As Jose Saramago says, “Writers make national literature, while translators make universal literature.”
For the twelfth week of TORCH Goes Digital, we focused on the theme of Translation. Translation can be seen as producing a text in one language that will count as equivalent to a text in another. It can also be seen as a release of multiple signifying possibilities, an opening of the source text to Language in all its plurality.
Popular content included Media, Translation and Ekphrasis: Dante and the Visual Arts, ‘French dog!’: interpreting insults on the streets of London, and Confessions of a Programme-note Writer, by our TORCH Director, Philip Bullock.
We cast our minds back to the brilliant Linguamania event at the Ashmolean museum, where attendees immersed themselves in a multilingual world, with music, theatre, language tasters and interactive art. A variety of talks are available to listen to, including Bilingualism and the Internet, A Tristan Tile in the Ashmolean and Do Objects Speak?

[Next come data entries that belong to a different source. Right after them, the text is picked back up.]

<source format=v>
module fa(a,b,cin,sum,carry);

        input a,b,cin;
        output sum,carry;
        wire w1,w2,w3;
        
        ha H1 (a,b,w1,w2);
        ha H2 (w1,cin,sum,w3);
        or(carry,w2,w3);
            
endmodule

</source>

On Wednesday evening, we had our first online Book at Lunchtime event on Prismatic Translation, edited by Professor Matthew Reynolds. We were joined by Professor Marilyn Booth, Professor Nicola Gardini, and Dr Stefano-Maria Evangelista, who chaired the discussion. Matthew Reynold’s volume explores prismatic modes of translation in ancient Egypt, contemporary Taiwan, twentieth-century Hungary, early modern India, and elsewhere. It gives attention to experimental literary writing, to the politics of language, to the practices of scholarship, and to the multiplying possibilities created by digital media.

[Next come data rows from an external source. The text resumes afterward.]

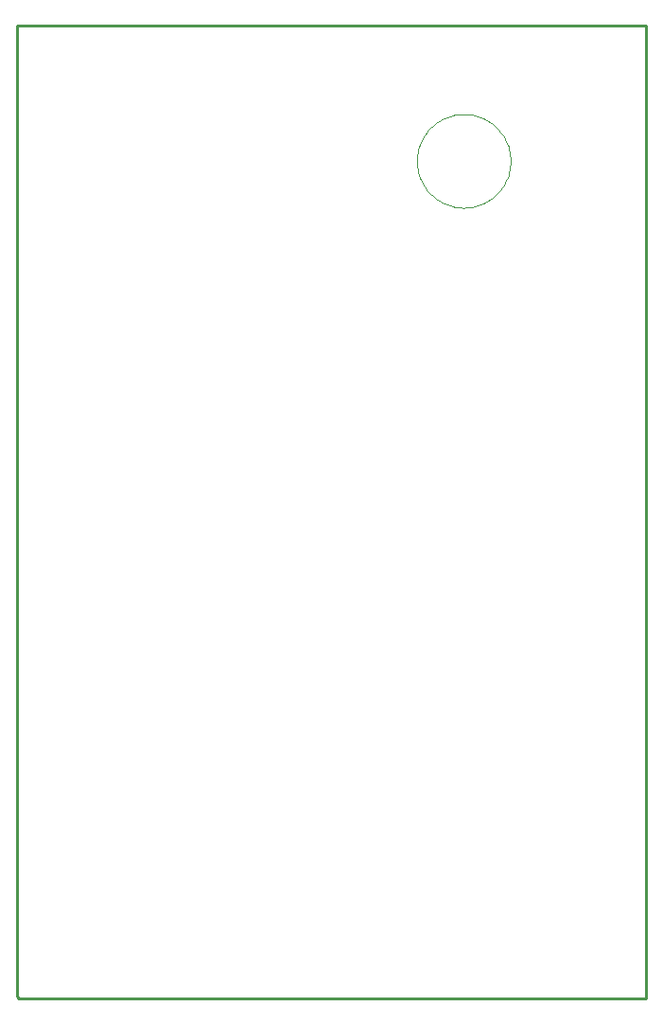
<source format=gko>
G04*
G04 #@! TF.GenerationSoftware,Altium Limited,Altium Designer,20.0.13 (296)*
G04*
G04 Layer_Color=16711935*
%FSLAX25Y25*%
%MOIN*%
G70*
G01*
G75*
%ADD13C,0.00000*%
%ADD20C,0.01000*%
D13*
X173878Y-47736D02*
X173848Y-46740D01*
X173758Y-45747D01*
X173608Y-44762D01*
X173398Y-43788D01*
X173131Y-42827D01*
X172806Y-41885D01*
X172424Y-40964D01*
X171988Y-40068D01*
X171498Y-39200D01*
X170957Y-38363D01*
X170367Y-37560D01*
X169728Y-36795D01*
X169045Y-36069D01*
X168319Y-35386D01*
X167554Y-34748D01*
X166751Y-34157D01*
X165914Y-33616D01*
X165046Y-33126D01*
X164150Y-32690D01*
X163229Y-32308D01*
X162287Y-31983D01*
X161327Y-31716D01*
X160352Y-31506D01*
X159367Y-31356D01*
X158374Y-31266D01*
X157378Y-31236D01*
X156382Y-31266D01*
X155389Y-31356D01*
X154404Y-31506D01*
X153429Y-31716D01*
X152469Y-31983D01*
X151527Y-32309D01*
X150606Y-32690D01*
X149710Y-33126D01*
X148842Y-33616D01*
X148005Y-34157D01*
X147202Y-34748D01*
X146436Y-35386D01*
X145711Y-36069D01*
X145027Y-36795D01*
X144389Y-37560D01*
X143799Y-38363D01*
X143258Y-39200D01*
X142768Y-40068D01*
X142332Y-40964D01*
X141950Y-41885D01*
X141625Y-42827D01*
X141357Y-43788D01*
X141148Y-44762D01*
X140998Y-45747D01*
X140908Y-46740D01*
X140878Y-47736D01*
X140908Y-48733D01*
X140998Y-49725D01*
X141148Y-50710D01*
X141357Y-51685D01*
X141625Y-52645D01*
X141950Y-53587D01*
X142332Y-54508D01*
X142768Y-55404D01*
X143257Y-56272D01*
X143799Y-57109D01*
X144389Y-57912D01*
X145027Y-58678D01*
X145711Y-59404D01*
X146436Y-60087D01*
X147202Y-60725D01*
X148005Y-61315D01*
X148842Y-61857D01*
X149710Y-62346D01*
X150606Y-62783D01*
X151527Y-63164D01*
X152469Y-63489D01*
X153429Y-63757D01*
X154404Y-63966D01*
X155389Y-64116D01*
X156382Y-64206D01*
X157378Y-64236D01*
X158374Y-64206D01*
X159367Y-64116D01*
X160352Y-63966D01*
X161327Y-63757D01*
X162287Y-63489D01*
X163229Y-63164D01*
X164150Y-62783D01*
X165046Y-62346D01*
X165914Y-61857D01*
X166751Y-61316D01*
X167554Y-60725D01*
X168319Y-60087D01*
X169045Y-59404D01*
X169728Y-58678D01*
X170367Y-57912D01*
X170957Y-57109D01*
X171498Y-56272D01*
X171988Y-55404D01*
X172424Y-54508D01*
X172806Y-53587D01*
X173131Y-52645D01*
X173398Y-51685D01*
X173608Y-50710D01*
X173758Y-49725D01*
X173848Y-48732D01*
X173878Y-47736D01*
X173848Y-46740D01*
X173758Y-45747D01*
X173608Y-44762D01*
X173398Y-43788D01*
X173131Y-42827D01*
X172806Y-41885D01*
X172424Y-40964D01*
X171988Y-40068D01*
X171498Y-39200D01*
X170957Y-38363D01*
X170367Y-37560D01*
X169728Y-36795D01*
X169045Y-36069D01*
X168319Y-35386D01*
X167554Y-34748D01*
X166751Y-34157D01*
X165914Y-33616D01*
X165046Y-33126D01*
X164150Y-32690D01*
X163229Y-32308D01*
X162287Y-31983D01*
X161327Y-31716D01*
X160352Y-31506D01*
X159367Y-31356D01*
X158374Y-31266D01*
X157378Y-31236D01*
X156382Y-31266D01*
X155389Y-31356D01*
X154404Y-31506D01*
X153429Y-31716D01*
X152469Y-31983D01*
X151527Y-32309D01*
X150606Y-32690D01*
X149710Y-33126D01*
X148842Y-33616D01*
X148005Y-34157D01*
X147202Y-34748D01*
X146436Y-35386D01*
X145711Y-36069D01*
X145027Y-36795D01*
X144389Y-37560D01*
X143799Y-38363D01*
X143258Y-39200D01*
X142768Y-40068D01*
X142332Y-40964D01*
X141950Y-41885D01*
X141625Y-42827D01*
X141357Y-43788D01*
X141148Y-44762D01*
X140998Y-45747D01*
X140908Y-46740D01*
X140878Y-47736D01*
X140908Y-48733D01*
X140998Y-49725D01*
X141148Y-50710D01*
X141357Y-51685D01*
X141625Y-52645D01*
X141950Y-53587D01*
X142332Y-54508D01*
X142768Y-55404D01*
X143257Y-56272D01*
X143799Y-57109D01*
X144389Y-57912D01*
X145027Y-58678D01*
X145711Y-59404D01*
X146436Y-60087D01*
X147202Y-60725D01*
X148005Y-61315D01*
X148842Y-61857D01*
X149710Y-62346D01*
X150606Y-62783D01*
X151527Y-63164D01*
X152469Y-63489D01*
X153429Y-63757D01*
X154404Y-63966D01*
X155389Y-64116D01*
X156382Y-64206D01*
X157378Y-64236D01*
X158374Y-64206D01*
X159367Y-64116D01*
X160352Y-63966D01*
X161327Y-63757D01*
X162287Y-63489D01*
X163229Y-63164D01*
X164150Y-62783D01*
X165046Y-62346D01*
X165914Y-61857D01*
X166751Y-61316D01*
X167554Y-60725D01*
X168319Y-60087D01*
X169045Y-59404D01*
X169728Y-58678D01*
X170367Y-57912D01*
X170957Y-57109D01*
X171498Y-56272D01*
X171988Y-55404D01*
X172424Y-54508D01*
X172806Y-53587D01*
X173131Y-52645D01*
X173398Y-51685D01*
X173608Y-50710D01*
X173758Y-49725D01*
X173848Y-48732D01*
X173878Y-47736D01*
D20*
X-0Y-0D02*
X221752D01*
Y-342618D02*
Y-0D01*
X591Y-342618D02*
X221752D01*
X-0Y-342028D02*
X591Y-342618D01*
X-0Y-342028D02*
Y-0D01*
M02*

</source>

On the evening of Thursday 11th June, we had our tenth Big Tent, Live Events! live-streamed event: Voices from the Wings: Poetry, Performance and Translation on and off the page. We all enjoyed listening to a fascinating conversation between academic, translator and writer Karen Leeder and poet, performer and novelist Ulrike Almut Sandig who have been collaborating for the last eight years.